The result of these aggregate functions is never NULL
unless all values in the group are NULL
(COUNT
yields 0 in this case, but the others yield NULL
).
9. Combining results
You can combine the results of two queries using the UNION
operator. Following lists the names of all students who
have earned an A in a CSCI course or who
have taken a course from Burch.
SELECT name
FROM students JOIN grades ON students.id = grades.id
WHERE grade = 'A' AND num LIKE 'CSCI%'
UNION
SELECT name
FROM students JOIN grades ON students.id = grades.id
WHERE num IN (SELECT num
FROM sections JOIN students ON instructor_id = id
WHERE name = 'Burch')
If you use UNION ALL
, then the DBMS will not attempt
to remove duplicates.
You can use INTERSECT
to find the intersection of
two sets.

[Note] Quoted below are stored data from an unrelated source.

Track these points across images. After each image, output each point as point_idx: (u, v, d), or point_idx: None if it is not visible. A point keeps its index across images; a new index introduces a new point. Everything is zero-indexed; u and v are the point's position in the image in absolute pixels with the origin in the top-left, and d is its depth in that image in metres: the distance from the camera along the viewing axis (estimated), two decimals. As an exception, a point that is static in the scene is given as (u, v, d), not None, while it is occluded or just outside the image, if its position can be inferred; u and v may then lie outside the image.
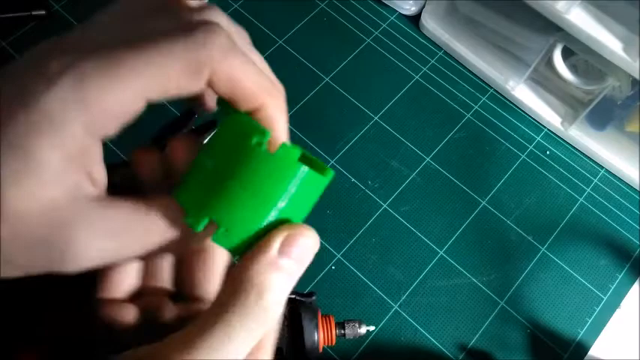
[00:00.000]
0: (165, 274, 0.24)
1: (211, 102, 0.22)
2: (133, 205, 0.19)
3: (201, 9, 0.20)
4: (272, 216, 0.19)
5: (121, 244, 0.19)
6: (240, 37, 0.20)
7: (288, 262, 0.19)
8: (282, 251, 0.19)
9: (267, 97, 0.19)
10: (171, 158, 0.21)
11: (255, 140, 0.18)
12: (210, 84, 0.18)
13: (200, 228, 0.19)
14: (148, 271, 0.24)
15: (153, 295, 0.23)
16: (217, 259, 0.23)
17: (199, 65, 0.17)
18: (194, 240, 0.21)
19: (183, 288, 0.24)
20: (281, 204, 0.19)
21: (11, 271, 0.17)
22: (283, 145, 0.19)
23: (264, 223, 0.19)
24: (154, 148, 0.22)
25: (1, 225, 0.16)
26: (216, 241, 0.19)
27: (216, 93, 0.19)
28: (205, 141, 0.21)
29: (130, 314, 0.22)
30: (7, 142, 0.15)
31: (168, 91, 0.18)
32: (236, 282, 0.18)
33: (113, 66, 0.16)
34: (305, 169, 0.19)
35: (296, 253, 0.19)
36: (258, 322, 0.18)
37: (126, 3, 0.19)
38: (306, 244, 0.19)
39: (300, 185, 0.19)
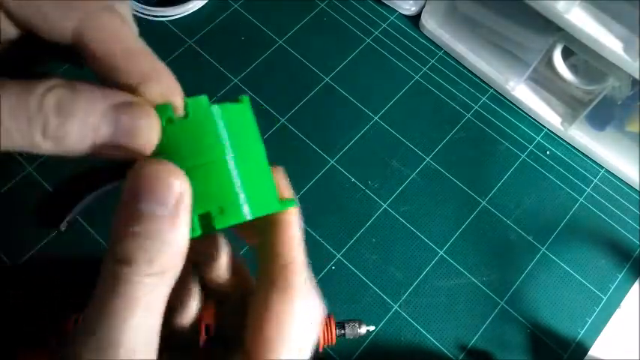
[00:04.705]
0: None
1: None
2: None
3: None
4: (232, 167, 0.18)
5: None
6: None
7: None
8: None
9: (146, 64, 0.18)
10: None
11: (164, 119, 0.17)
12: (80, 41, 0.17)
13: (197, 231, 0.18)
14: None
15: None
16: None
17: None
18: None
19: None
20: (229, 154, 0.18)
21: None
22: (187, 101, 0.18)
23: (233, 179, 0.18)
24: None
25: None
26: (220, 225, 0.18)
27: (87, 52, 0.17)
28: None
29: None
30: None
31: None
32: None
33: None
34: (217, 108, 0.18)
35: None
36: None
37: None
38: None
39: (227, 125, 0.18)
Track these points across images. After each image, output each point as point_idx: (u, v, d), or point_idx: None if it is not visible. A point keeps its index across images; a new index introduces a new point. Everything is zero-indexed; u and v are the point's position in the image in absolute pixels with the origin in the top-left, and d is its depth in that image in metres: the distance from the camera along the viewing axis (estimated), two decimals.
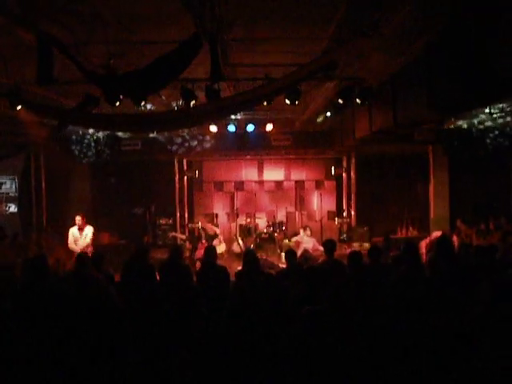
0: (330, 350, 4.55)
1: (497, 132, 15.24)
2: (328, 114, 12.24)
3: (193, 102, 9.69)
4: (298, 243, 14.41)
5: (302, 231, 14.65)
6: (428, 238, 12.06)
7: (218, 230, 15.41)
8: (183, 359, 4.89)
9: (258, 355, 4.75)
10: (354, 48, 8.02)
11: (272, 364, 4.64)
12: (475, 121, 14.63)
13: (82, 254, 9.35)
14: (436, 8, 7.11)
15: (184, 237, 16.03)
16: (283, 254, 13.92)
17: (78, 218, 12.39)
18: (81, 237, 12.32)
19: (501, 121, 14.33)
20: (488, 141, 15.24)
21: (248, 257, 8.18)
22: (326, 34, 8.22)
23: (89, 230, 12.37)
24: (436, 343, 4.94)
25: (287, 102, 9.89)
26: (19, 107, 9.78)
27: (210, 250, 8.96)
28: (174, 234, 16.13)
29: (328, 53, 8.33)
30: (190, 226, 17.01)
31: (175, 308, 5.78)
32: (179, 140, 16.59)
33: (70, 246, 12.40)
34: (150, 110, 12.10)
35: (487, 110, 13.38)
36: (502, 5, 6.32)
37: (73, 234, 12.37)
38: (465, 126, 15.04)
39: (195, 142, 16.64)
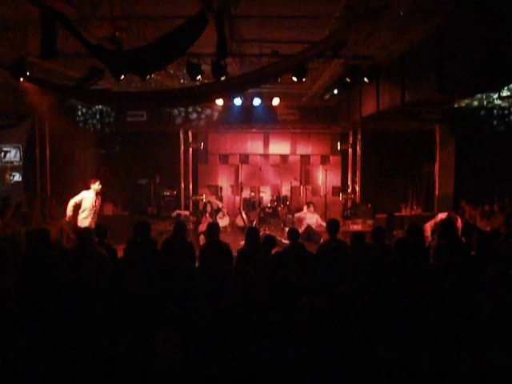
0: (331, 338, 4.56)
1: (506, 111, 15.11)
2: (335, 91, 12.11)
3: (199, 77, 9.62)
4: (301, 219, 14.39)
5: (305, 207, 14.62)
6: (433, 219, 11.98)
7: (220, 204, 15.41)
8: (181, 339, 4.89)
9: (259, 340, 4.75)
10: (363, 27, 7.92)
11: (273, 348, 4.65)
12: (483, 100, 14.48)
13: (86, 229, 9.37)
14: None
15: (187, 213, 15.98)
16: (287, 229, 13.93)
17: (98, 183, 11.38)
18: (97, 201, 11.38)
19: (508, 101, 14.21)
20: (495, 121, 15.10)
21: (250, 236, 8.14)
22: (335, 13, 8.08)
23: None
24: (436, 333, 4.93)
25: (294, 79, 9.80)
26: (22, 79, 9.70)
27: (213, 226, 8.91)
28: (177, 212, 16.05)
29: (337, 32, 8.21)
30: (194, 198, 17.00)
31: (176, 289, 5.78)
32: (185, 112, 16.52)
33: (68, 206, 11.08)
34: (156, 87, 11.95)
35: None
36: None
37: (86, 197, 11.20)
38: (473, 104, 14.89)
39: (201, 114, 16.58)
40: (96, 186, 11.34)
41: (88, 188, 11.28)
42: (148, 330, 5.02)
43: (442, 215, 12.14)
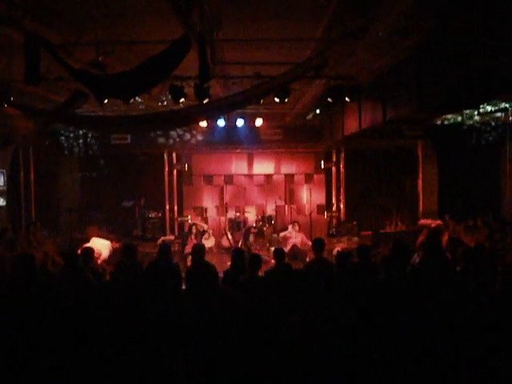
0: (318, 358, 4.58)
1: (487, 127, 15.29)
2: (318, 111, 12.24)
3: (182, 100, 9.68)
4: (286, 238, 14.45)
5: (290, 226, 14.69)
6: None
7: (205, 226, 15.44)
8: (170, 363, 4.90)
9: (246, 361, 4.77)
10: (344, 48, 8.03)
11: (260, 370, 4.67)
12: (464, 116, 14.65)
13: (71, 251, 9.36)
14: (426, 8, 7.09)
15: (173, 237, 15.93)
16: (272, 249, 13.96)
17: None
18: None
19: (489, 117, 14.38)
20: (476, 136, 15.28)
21: (236, 257, 8.17)
22: (316, 34, 8.21)
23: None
24: (424, 349, 4.97)
25: (277, 100, 9.90)
26: (5, 105, 9.72)
27: (198, 248, 8.94)
28: (162, 238, 15.92)
29: (318, 53, 8.33)
30: (179, 219, 17.01)
31: (161, 313, 5.79)
32: (168, 134, 16.60)
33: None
34: (139, 110, 12.03)
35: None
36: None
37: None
38: (454, 120, 15.05)
39: (185, 136, 16.67)
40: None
41: None
42: (136, 352, 5.03)
43: (432, 223, 12.30)
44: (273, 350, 4.79)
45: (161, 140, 16.72)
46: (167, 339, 5.27)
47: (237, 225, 16.24)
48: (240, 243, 15.07)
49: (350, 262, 8.18)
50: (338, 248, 13.47)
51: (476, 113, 13.69)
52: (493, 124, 15.25)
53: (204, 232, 15.03)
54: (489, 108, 13.24)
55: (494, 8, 6.18)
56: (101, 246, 11.68)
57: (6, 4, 6.59)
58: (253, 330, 5.15)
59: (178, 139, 16.73)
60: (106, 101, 9.12)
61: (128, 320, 5.70)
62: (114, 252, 12.08)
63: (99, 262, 11.04)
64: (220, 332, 5.11)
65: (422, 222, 13.83)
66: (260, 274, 7.89)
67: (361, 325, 5.27)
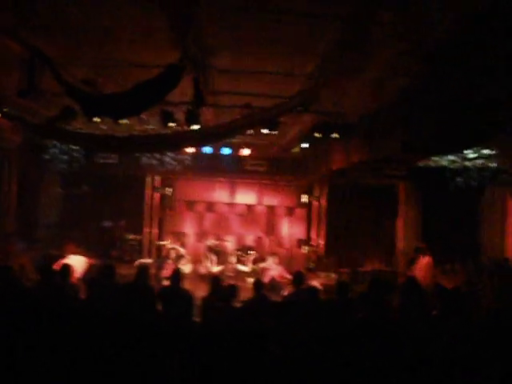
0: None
1: (470, 171, 15.45)
2: (304, 145, 12.34)
3: (171, 124, 9.74)
4: (265, 270, 14.41)
5: (269, 258, 14.67)
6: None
7: (183, 251, 15.38)
8: None
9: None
10: (334, 86, 8.15)
11: None
12: (447, 161, 14.82)
13: (48, 267, 9.31)
14: (413, 53, 7.22)
15: (150, 260, 15.80)
16: (250, 279, 13.92)
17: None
18: None
19: (471, 162, 14.56)
20: (459, 179, 15.43)
21: (214, 284, 8.20)
22: (307, 71, 8.33)
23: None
24: None
25: (265, 131, 9.99)
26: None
27: (176, 273, 8.97)
28: (139, 261, 15.84)
29: (308, 89, 8.44)
30: (158, 243, 16.94)
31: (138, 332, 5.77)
32: (153, 157, 16.59)
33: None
34: (126, 132, 12.04)
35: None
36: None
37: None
38: (437, 164, 15.20)
39: (170, 161, 16.67)
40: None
41: None
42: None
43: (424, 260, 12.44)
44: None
45: (145, 162, 16.70)
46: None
47: (215, 253, 16.17)
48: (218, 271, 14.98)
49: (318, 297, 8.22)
50: (315, 283, 13.47)
51: (459, 158, 13.88)
52: (474, 169, 15.41)
53: (182, 257, 14.95)
54: (471, 155, 13.46)
55: (482, 56, 6.33)
56: (76, 262, 11.56)
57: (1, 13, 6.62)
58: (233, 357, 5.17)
59: (162, 163, 16.72)
60: (95, 119, 9.15)
61: (107, 336, 5.68)
62: (88, 268, 11.99)
63: (74, 277, 11.01)
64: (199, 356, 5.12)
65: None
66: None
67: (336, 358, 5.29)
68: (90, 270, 11.90)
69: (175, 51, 7.02)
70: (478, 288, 11.06)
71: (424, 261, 12.38)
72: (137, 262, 14.96)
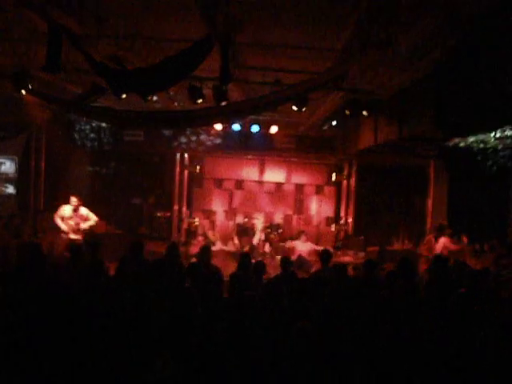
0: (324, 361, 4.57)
1: (500, 152, 15.18)
2: (334, 122, 12.21)
3: (200, 101, 9.70)
4: (293, 248, 14.40)
5: (302, 236, 14.66)
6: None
7: (211, 233, 15.44)
8: (173, 360, 4.87)
9: (250, 361, 4.75)
10: (365, 61, 7.99)
11: (262, 372, 4.65)
12: (477, 140, 14.56)
13: (76, 244, 9.39)
14: (449, 24, 7.04)
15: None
16: (278, 257, 13.91)
17: (74, 200, 12.14)
18: (75, 217, 12.10)
19: (506, 141, 14.27)
20: (489, 161, 15.17)
21: (243, 261, 8.19)
22: (338, 45, 8.19)
23: (86, 211, 12.23)
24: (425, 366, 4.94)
25: (294, 108, 9.89)
26: (23, 92, 9.74)
27: (205, 249, 8.98)
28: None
29: (338, 65, 8.31)
30: (187, 220, 16.99)
31: (170, 308, 5.78)
32: (182, 134, 16.60)
33: (55, 220, 12.08)
34: (157, 107, 12.04)
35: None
36: None
37: (64, 210, 12.09)
38: (469, 143, 14.96)
39: (199, 138, 16.68)
40: (72, 201, 12.14)
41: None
42: (141, 351, 5.00)
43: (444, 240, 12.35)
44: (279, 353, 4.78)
45: (174, 140, 16.72)
46: (174, 339, 5.24)
47: (244, 230, 16.19)
48: (246, 249, 15.00)
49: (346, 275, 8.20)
50: (344, 260, 13.47)
51: (493, 135, 13.60)
52: (504, 149, 15.13)
53: (211, 235, 15.06)
54: (507, 132, 13.17)
55: None
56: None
57: None
58: (260, 333, 5.15)
59: (191, 140, 16.72)
60: (123, 96, 9.13)
61: (134, 316, 5.70)
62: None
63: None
64: (228, 334, 5.11)
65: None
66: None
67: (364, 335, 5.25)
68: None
69: (202, 26, 6.94)
70: (506, 269, 10.89)
71: (443, 239, 12.32)
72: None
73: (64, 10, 7.14)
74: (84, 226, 12.05)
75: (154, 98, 11.53)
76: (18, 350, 4.92)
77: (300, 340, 4.63)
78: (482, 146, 14.80)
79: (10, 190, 15.35)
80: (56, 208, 12.39)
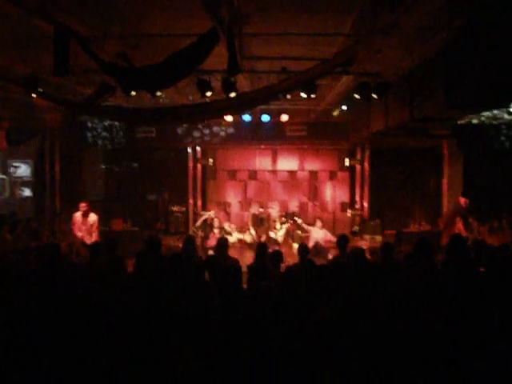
0: (343, 349, 4.58)
1: None
2: (344, 107, 12.18)
3: (209, 93, 9.73)
4: (309, 235, 14.41)
5: (318, 222, 14.66)
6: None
7: (227, 224, 15.46)
8: (192, 355, 4.91)
9: (268, 352, 4.76)
10: (372, 44, 7.96)
11: (281, 362, 4.66)
12: (490, 117, 14.47)
13: (95, 243, 9.46)
14: (456, 4, 7.00)
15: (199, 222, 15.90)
16: (295, 245, 13.95)
17: (83, 205, 12.12)
18: (84, 223, 12.09)
19: None
20: (503, 137, 15.09)
21: (260, 251, 8.21)
22: (344, 30, 8.17)
23: (94, 218, 12.26)
24: (446, 346, 4.94)
25: (303, 95, 9.88)
26: (34, 95, 9.81)
27: (222, 241, 9.00)
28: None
29: (346, 49, 8.27)
30: (202, 214, 17.05)
31: (187, 302, 5.81)
32: (194, 128, 16.65)
33: (74, 230, 12.13)
34: (166, 103, 12.07)
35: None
36: None
37: (76, 218, 12.12)
38: (481, 120, 14.87)
39: (210, 131, 16.73)
40: (81, 207, 12.08)
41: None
42: (160, 345, 5.04)
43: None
44: (297, 341, 4.79)
45: (186, 134, 16.79)
46: (192, 331, 5.27)
47: (260, 220, 16.21)
48: (263, 238, 15.03)
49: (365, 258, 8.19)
50: (361, 244, 13.45)
51: (503, 113, 13.51)
52: None
53: (227, 227, 15.08)
54: None
55: None
56: None
57: None
58: (278, 322, 5.17)
59: (203, 133, 16.79)
60: (133, 93, 9.18)
61: (152, 313, 5.74)
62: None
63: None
64: (245, 324, 5.13)
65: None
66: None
67: (383, 320, 5.26)
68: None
69: (207, 19, 6.94)
70: None
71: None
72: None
73: (70, 13, 7.19)
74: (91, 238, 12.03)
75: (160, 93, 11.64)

This lists the names of all students have have both
earned an A in a CSCI course and have taken a course
from Burch.
SELECT name
FROM students JOIN grades ON students.id = grades.id
WHERE grade = 'A' AND num LIKE 'CSCI%'
INTERSECT
SELECT name
FROM students JOIN grades ON students.id = grades.id
WHERE num IN (SELECT num
FROM sections JOIN students ON instructor_id = id
WHERE name = 'Burch')
And finally you can use EXCEPT
to list those that
appear in one set but not another. Following lists all students
who received in an A in a CSCI course, but who have not
taken a course from Burch.
SELECT name
FROM students JOIN grades ON students.id = grades.id
WHERE grade = 'A' AND num LIKE 'CSCI%'
EXCEPT
SELECT name
FROM students JOIN grades ON students.id = grades.id
WHERE num IN (SELECT num
FROM sections JOIN students ON instructor_id = id
WHERE name = 'Burch')